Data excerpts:
☆ ☆ ☆ ☆

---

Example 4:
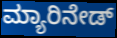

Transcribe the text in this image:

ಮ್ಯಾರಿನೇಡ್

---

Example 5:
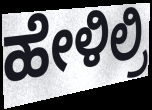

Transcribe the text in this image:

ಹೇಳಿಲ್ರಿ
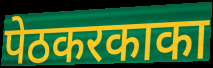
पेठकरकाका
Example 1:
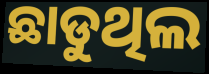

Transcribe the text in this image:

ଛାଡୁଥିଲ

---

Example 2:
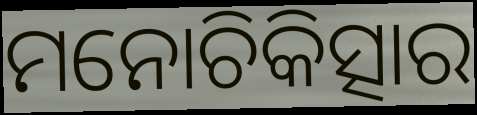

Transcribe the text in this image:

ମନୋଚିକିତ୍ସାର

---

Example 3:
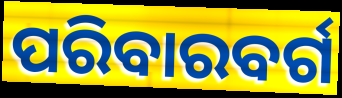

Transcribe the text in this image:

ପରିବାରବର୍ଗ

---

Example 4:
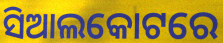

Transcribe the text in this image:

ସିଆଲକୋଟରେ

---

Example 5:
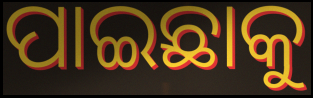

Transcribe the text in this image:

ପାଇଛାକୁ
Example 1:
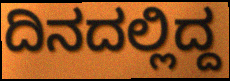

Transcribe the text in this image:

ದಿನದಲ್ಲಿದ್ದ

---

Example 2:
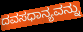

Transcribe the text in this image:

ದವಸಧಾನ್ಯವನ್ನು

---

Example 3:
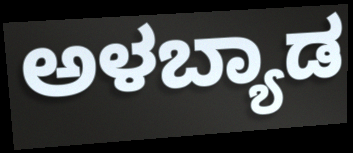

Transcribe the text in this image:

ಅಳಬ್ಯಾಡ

☆ ☆ ☆ ☆

__Task instructions__
Write out each entry exactly; any pictures stay out of the copy.

__Written response__
---

Example 4:

Transcribe the text in this image:

ಮ್ಯಾರಿನೇಡ್

---

Example 5:

Transcribe the text in this image:

ಹೇಳಿಲ್ರಿ
पेठकरकाका
Example 1:

Transcribe the text in this image:

ଛାଡୁଥିଲ

---

Example 2:

Transcribe the text in this image:

ମନୋଚିକିତ୍ସାର

---

Example 3:

Transcribe the text in this image:

ପରିବାରବର୍ଗ

---

Example 4:

Transcribe the text in this image:

ସିଆଲକୋଟରେ

---

Example 5:

Transcribe the text in this image:

ପାଇଛାକୁ
Example 1:

Transcribe the text in this image:

ದಿನದಲ್ಲಿದ್ದ

---

Example 2:

Transcribe the text in this image:

ದವಸಧಾನ್ಯವನ್ನು

---

Example 3:

Transcribe the text in this image:

ಅಳಬ್ಯಾಡ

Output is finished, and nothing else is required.